Immunotargeting of the xCT Cystine/Glutamate Antiporter Potentiates the Efficacy of HER2-Targeted Immunotherapies in Breast Cancer.

Abstract

Despite HER2-targeted therapies improving the outcome of HER2+ breast cancer, many patients experience resistance and metastatic progression. Cancer stem cells (CSC) play a role in this resistance and progression, thus combining HER2 targeting with CSC inhibition could improve the management of HER2+ breast cancer. The cystine-glutamate antiporter, xCT, is overexpressed in mammary CSCs and is crucial for their redox balance, self-renewal, and resistance to therapies, representing a potential target for breast cancer immunotherapy. We developed a combined immunotherapy targeting HER2 and xCT using the Bovine Herpes virus-4 vector, a safe vaccine that can confer immunogenicity to tumor antigens. Mammary cancer-prone BALB-neuT mice, transgenic for rat Her2, were immunized with the single or combined vaccines. Anti-HER2 vaccination slowed primary tumor growth, whereas anti-xCT vaccination primarily prevented metastasis formation.
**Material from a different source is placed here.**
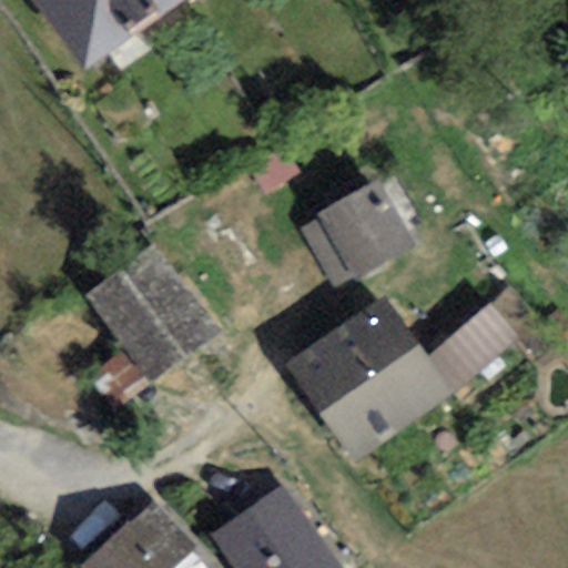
[(31,0),(88,71),(181,0),(31,0)]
The combination of the two vaccines exerted a complementary effect by mediating the induction of cytotoxic T cells and of HER2 and xCT antibodies that induce antibody-dependent cell-mediated cytotoxicity and hinder cancer cell proliferation. Antibodies targeting xCT, but not those targeting HER2, directly affected CSC viability, self-renewal, and migration, inducing the antimetastatic effect of xCT vaccination. Our findings present a new therapy for HER2+ breast cancer, demonstrating that CSC immunotargeting via anti-xCT vaccination synergizes with HER2-directed immunotherapy.